Il re di Corinto, Medea e il coro intonano il trio Midas:

CRE. Would you live another day, ma'am, I'd advise you off to trot;

If you like it better stay, ma'am, If you like it better stay, ma'am, But if you do you'd better not. Fol de rol de rol, &c.

MED. Fol de rol de rol, &c. CHORUS Fol de rol de rol, &c.

MED. (to CREON) From you I can hope no quarter, So to move I can't refuse.

But I think I see his daughter (aside to CHORUS)

But I think I see his daughter Standing in Medea's shoes! Fol de rol de rol, &c.

128 CHORUS, (aside) to MEDEA) Fol de rol de rol, &c.

ALL. Fol de rol de rol, &c. (GoldF, p. 32-33)

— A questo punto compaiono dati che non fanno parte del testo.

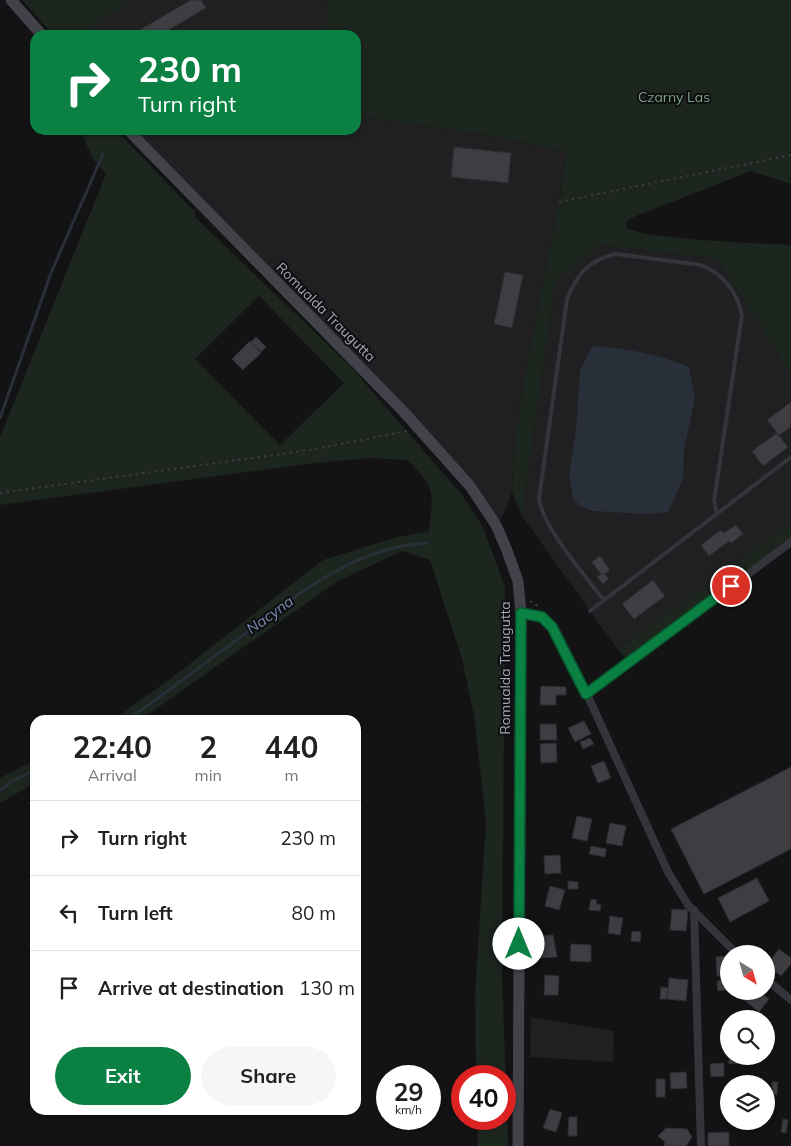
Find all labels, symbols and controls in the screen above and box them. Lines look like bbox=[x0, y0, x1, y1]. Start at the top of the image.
text: 230 m bbox=[138, 47, 242, 91]
icon: right bbox=[55, 50, 120, 115]
park label: Czarny Las bbox=[638, 88, 710, 106]
text: Turn right bbox=[138, 90, 236, 118]
street label: Romualda Traugutta bbox=[272, 258, 380, 366]
pin bbox=[710, 565, 752, 607]
icon: arrive bbox=[717, 572, 745, 600]
water label: Nacyna bbox=[242, 591, 297, 638]
street label: Romualda Traugutta bbox=[496, 601, 514, 735]
text: 22:40 bbox=[73, 728, 152, 766]
text: 2 bbox=[199, 728, 217, 766]
text: 440 bbox=[264, 728, 318, 766]
text: Arrival bbox=[88, 765, 137, 785]
text: min bbox=[195, 765, 222, 785]
text: m bbox=[284, 765, 298, 785]
icon: right bbox=[55, 824, 83, 852]
text: Turn right bbox=[98, 826, 187, 850]
text: 230 m bbox=[280, 826, 336, 850]
icon: left bbox=[55, 899, 83, 927]
text: Turn left bbox=[98, 901, 173, 925]
text: 80 m bbox=[292, 901, 336, 925]
position arrow bbox=[492, 917, 544, 969]
north arrow bbox=[720, 945, 775, 1000]
map controls bbox=[720, 945, 775, 1130]
icon: arrive bbox=[55, 974, 83, 1002]
text: Arrive at destination bbox=[98, 976, 284, 1000]
text: 130 m bbox=[299, 976, 355, 1000]
button: search bbox=[720, 1010, 775, 1065]
button: Exit bbox=[55, 1047, 191, 1105]
button: Share bbox=[201, 1047, 336, 1105]
speed limit sign: 40 bbox=[451, 1065, 516, 1130]
button: layers bbox=[720, 1075, 775, 1130]
text: 29 bbox=[393, 1076, 424, 1107]
text: km/h bbox=[395, 1102, 422, 1117]

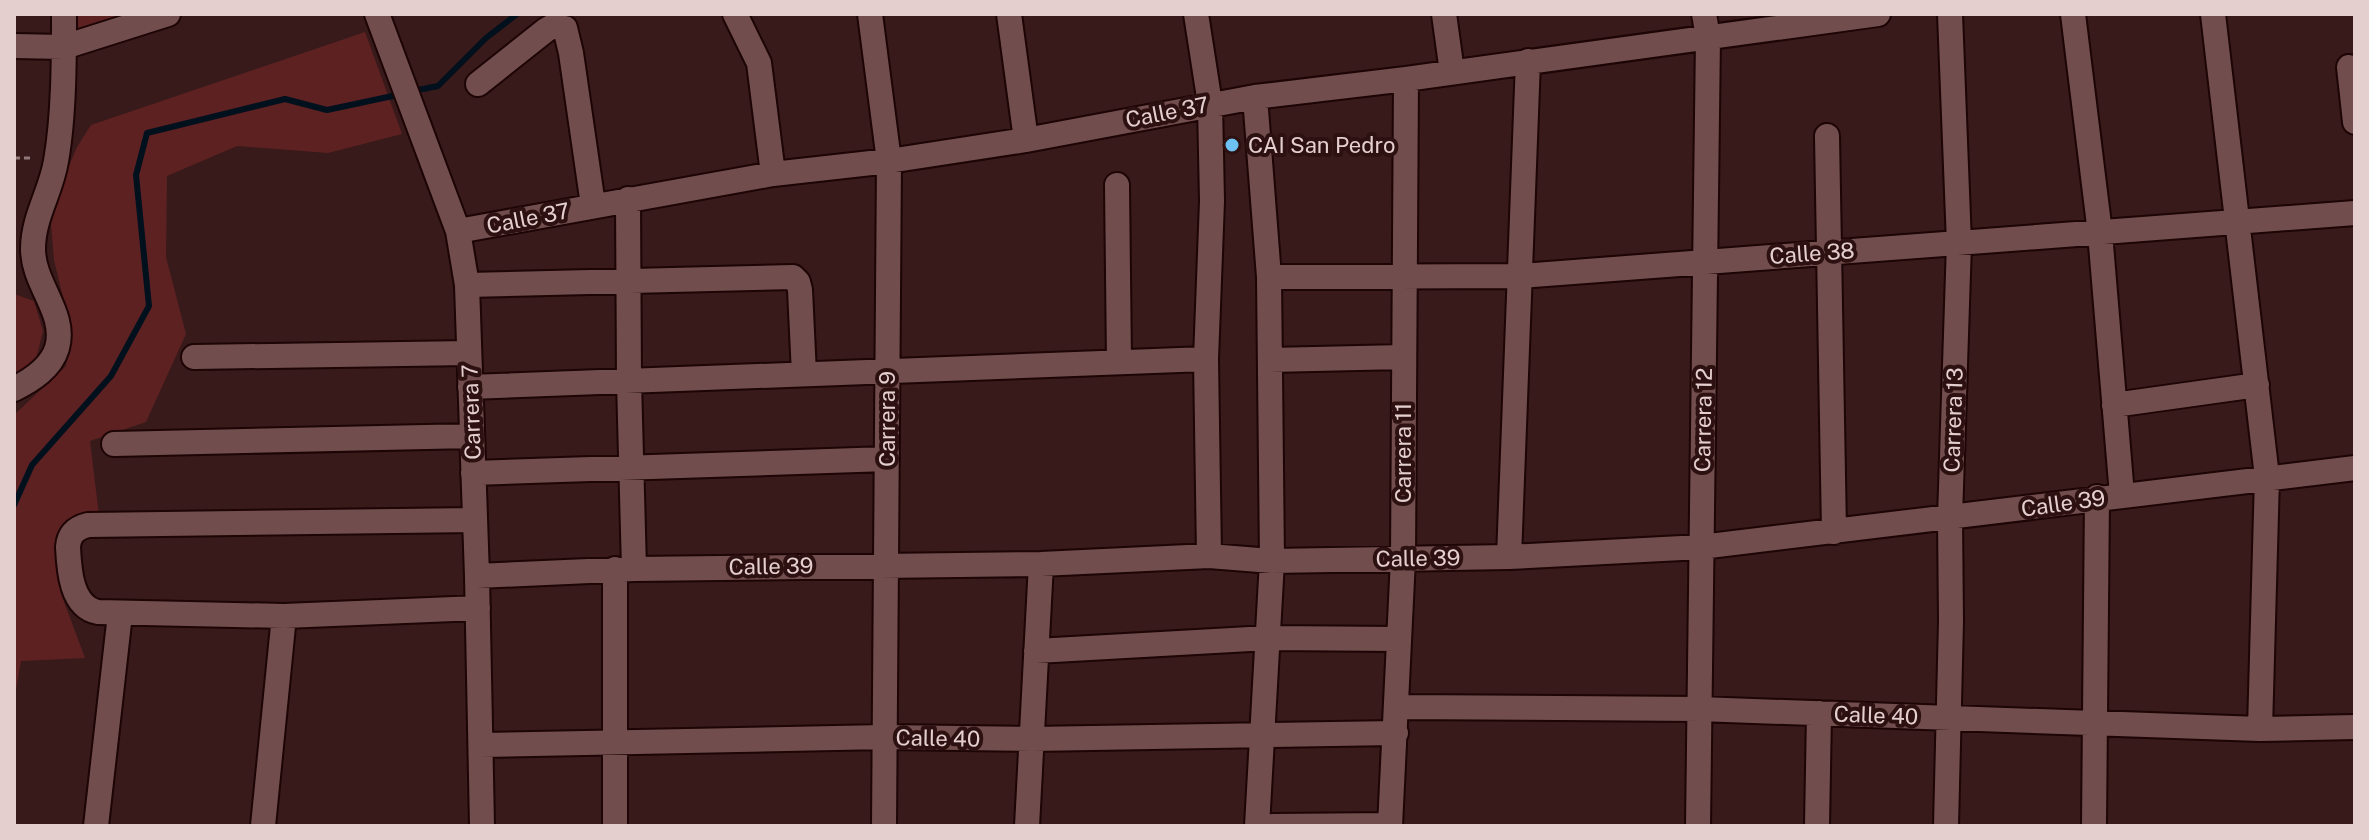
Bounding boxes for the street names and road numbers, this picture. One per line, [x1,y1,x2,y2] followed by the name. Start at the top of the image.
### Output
[1123,91,1211,133] street label: Calle 37
[484,197,572,239] street label: Calle 37
[1769,237,1855,269] street label: Calle 38
[456,364,486,460] street label: Carrera 7
[1938,367,1968,473] street label: Carrera 13
[1689,368,1717,472] street label: Carrera 12
[874,371,900,467] street label: Carrera 9
[1390,403,1416,503] street label: Carrera 11
[2019,484,2107,522] street label: Calle 39
[1375,544,1461,572] street label: Calle 39
[728,552,814,580] street label: Calle 39
[1833,701,1919,729] street label: Calle 40
[895,724,981,752] street label: Calle 40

Midas è il titolo della ‘burletta’ di argomento classico scritta da Kane O’Hara, dove viene eseguita la canzone All around the maypole, una rielaborazione della ballata popolare The old woman and the pedlar. Planché recupera il ritornello privo di significato ‘fol de rol’, e mantiene due delle parole rima, nello specifico ‘trot’ e ‘not’145.

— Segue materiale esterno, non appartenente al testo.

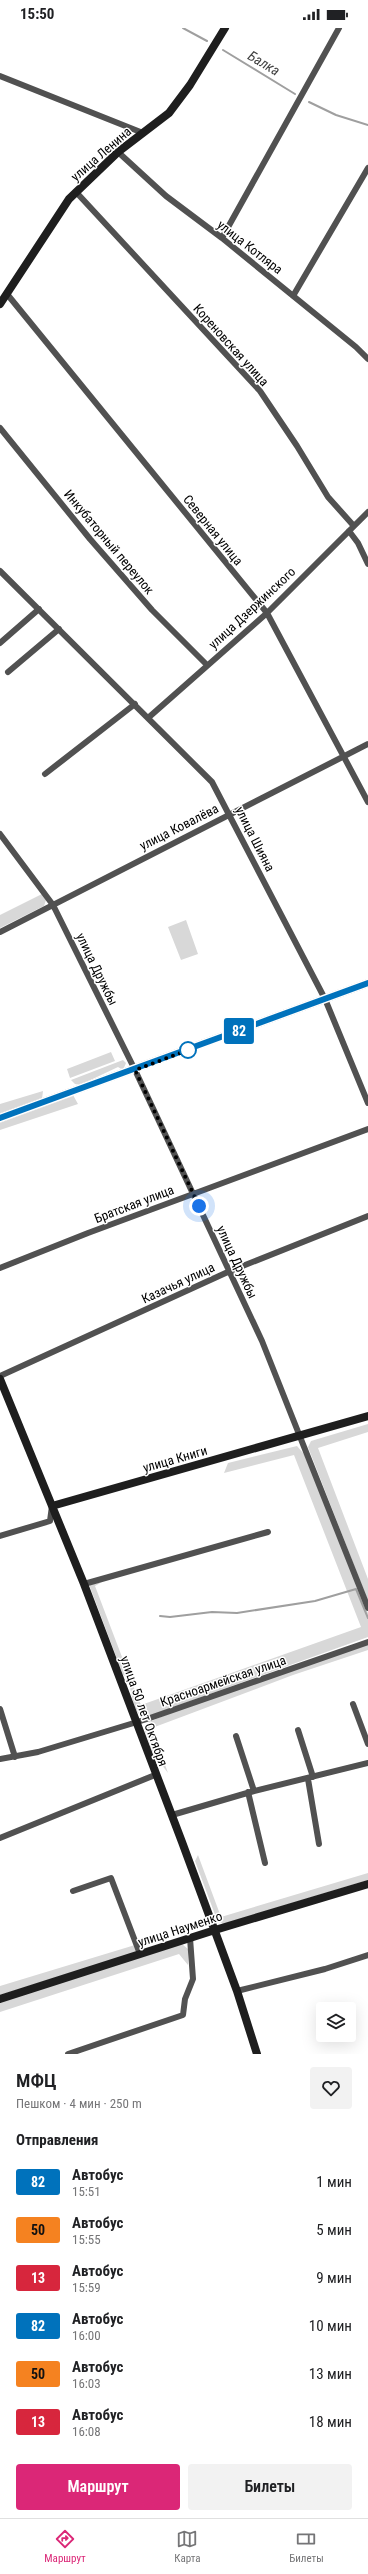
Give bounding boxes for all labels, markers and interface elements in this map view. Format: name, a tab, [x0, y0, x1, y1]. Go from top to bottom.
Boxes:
text: 15:50	[20, 5, 54, 23]
water label: Балка	[245, 47, 283, 79]
street label: улица Ленина	[68, 124, 134, 184]
street label: улица Котляра	[214, 217, 286, 277]
street label: Кореновская улица	[190, 301, 272, 389]
street label: Инкубаторный переулок	[61, 487, 158, 598]
street label: Северная улица	[180, 492, 246, 568]
street label: улица Дзержинского	[206, 564, 298, 652]
street label: улица Ковалёва	[137, 801, 221, 853]
street label: улица Шияна	[232, 804, 278, 874]
street label: улица Дружбы	[73, 930, 121, 1008]
line badge: 82	[221, 1018, 257, 1044]
text: 82	[232, 1023, 246, 1039]
unlabelled marker	[179, 1041, 197, 1059]
street label: Братская улица	[92, 1182, 176, 1226]
your location	[189, 1196, 209, 1216]
street label: улица Дружбы	[214, 1223, 260, 1301]
street label: Казачья улица	[139, 1260, 217, 1306]
street label: улица Книги	[141, 1443, 209, 1475]
street label: Красноармейская улица	[158, 1652, 288, 1710]
street label: улица 50 лет Октября	[117, 1654, 171, 1768]
street label: улица Науменко	[136, 1908, 224, 1950]
map controls	[316, 2002, 356, 2042]
button: layers	[316, 2002, 356, 2042]
button: heart	[310, 2067, 352, 2109]
text: МФЦ	[16, 2069, 56, 2092]
text: Пешком · 4 мин · 250 m	[16, 2096, 142, 2111]
text: Отправления	[16, 2131, 98, 2149]
text: Автобус	[72, 2166, 123, 2184]
text: 1 мин	[316, 2173, 352, 2191]
text: 82	[31, 2174, 45, 2190]
text: 15:51	[72, 2184, 101, 2199]
text: Автобус	[72, 2214, 123, 2232]
text: 5 мин	[316, 2221, 352, 2239]
text: 50	[31, 2222, 45, 2238]
text: 15:55	[72, 2232, 101, 2247]
text: Автобус	[72, 2262, 123, 2280]
text: 9 мин	[316, 2269, 352, 2287]
text: 13	[31, 2270, 45, 2286]
text: 15:59	[72, 2280, 101, 2295]
text: Автобус	[72, 2310, 123, 2328]
text: 10 мин	[309, 2317, 352, 2335]
text: 82	[31, 2318, 45, 2334]
text: 16:00	[72, 2328, 101, 2343]
text: Автобус	[72, 2358, 123, 2376]
text: 13 мин	[309, 2365, 352, 2383]
text: 50	[31, 2366, 45, 2382]
text: 16:03	[72, 2376, 101, 2391]
text: Автобус	[72, 2406, 123, 2424]
text: 18 мин	[309, 2413, 352, 2431]
text: 13	[31, 2414, 45, 2430]
text: 16:08	[72, 2424, 101, 2439]
button: Маршрут	[16, 2464, 180, 2510]
button: Билеты	[188, 2464, 352, 2510]
tab: Маршрут	[44, 2528, 86, 2565]
tab: Карта	[174, 2528, 201, 2565]
tab: Билеты	[289, 2528, 324, 2565]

La prima strofa è composta da cinque versi ed è cantata da Creonte per reiterare la minaccia di morte. La seconda, anch’essa articolata in cinque versi, viene intonata da Medea che si risolve alla partenza e confida al coro l’impressione di intravedere Glauce ‘standing in Medea’s shoes’. La frase idiomatica implica che la figlia di Creonte occupi la stessa posizione di Medea, in qualità di moglie di Giasone. Allo stesso tempo, essa allude proletticamente alla sorte di Glauce che, come si evince dalla seguente canzone eseguita dall’eroe, è verosimilmente destinata ad essere abbandonata.